All other tokens, e.g., IDTokens, MUST be properly verified!

Hi there, thanks for sharing! However it's not clear to me why ID token must be verified. I use the Oauth2 authorizer of the http-api with ID tokens and it seems to work.. (just wondering if I have a security problem with this configuration). I thought that the API Gateway verified the token on my behalf. Is not the case with ID token?

Another point, since http api does not have a lambda authorizer, where do you verify/decode the token? On your target lambda? Thanks

However it's not clear to me why ID token must be verified. I use the Oauth2 authorizer of the http-api with ID tokens and it seems to work.. (just wondering if I have a security problem with this configuration)

Interesting that it works with ID tokens as well. As far as I know (and I am not a security specialist by any means!), the ID token is only for identification.
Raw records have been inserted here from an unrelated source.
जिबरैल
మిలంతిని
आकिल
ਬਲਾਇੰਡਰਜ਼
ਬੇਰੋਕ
When you actually want to do requests AS THE USER from your Lambda, you need the access token.
Of course, you could only test whether a user is the person it claims to be (= ID token) and do all requests to the AWS API via Lambda permissions (= the permissions you give in the serverless.yaml).

My comment "All other tokens, e.g., IDTokens, MUST be properly verified!" is meant like: "if you send the ID token to the lambda as well, e.g., via the POST body, you have to verify them as they are NOT verified by the Authorizer".
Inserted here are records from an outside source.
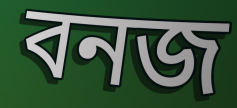
বনজ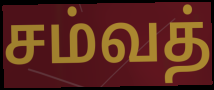
சம்வத்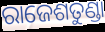
ରାଜେଶତୁଣ୍ଡା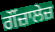
ਗੌਂਜ਼ਾਲੇਜ਼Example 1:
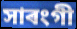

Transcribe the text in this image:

সাৰংগী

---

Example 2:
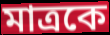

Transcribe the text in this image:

মাত্ৰকে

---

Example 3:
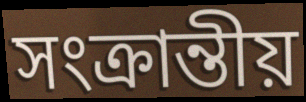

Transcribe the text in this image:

সংক্ৰান্তীয়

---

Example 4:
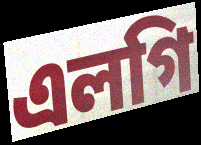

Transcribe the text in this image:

এলগি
My verification code, which should work for ID- and Access-Tokens alike, is:

import JwksClient, {CertSigningKey, RsaSigningKey} from 'jwks-rsa';
import * as jsonwebtoken from 'jsonwebtoken';

export const OAUTH_CONFIG = {
  jwt_public_keys: `https://cognito-idp.${REGION}.amazonaws.com/${USER_POOL_ID}/.well-known/jwks.json`,
}


export async function isValidToken(token: string): Promise<boolean> {
  // Adapted from https://www.npmjs.com/package/jsonwebtoken#jwtverifytoken-secretorpublickey-options-callback
  const client = JwksClient({
    jwksUri: OAUTH_CONFIG.jwt_public_keys
  });

  function getKey(header, callback) {
    client.getSigningKey(header.kid, function (_, key) {
      const signingKey = (key as CertSigningKey).publicKey || (key as RsaSigningKey).rsaPublicKey;
      callback(null, signingKey);
    });
  }

  return new Promise<boolean>((resolve, _) => {
    jsonwebtoken.verify(token, getKey, function (err, decoded) {
      if (err) return resolve(false);
      resolve(!!decoded);
    });
  });
}

But to reiterate: if ID tokens work normal without any modifications and the API gateway lets the request through to your Lambda, the ID token is verified automatically. You can easily test this by using an invalid ID token and observe whether you get a 401 Not Authorized.

More information can be found here: https://docs.aws.amazon.com/apigateway/latest/developerguide/apigateway-integrate-with-cognito.html
In particular:

The identity token is used to authorize API calls based on identity claims of the signed-in user. The access token is used to authorize API calls based on the custom scopes of specified access-protected resources.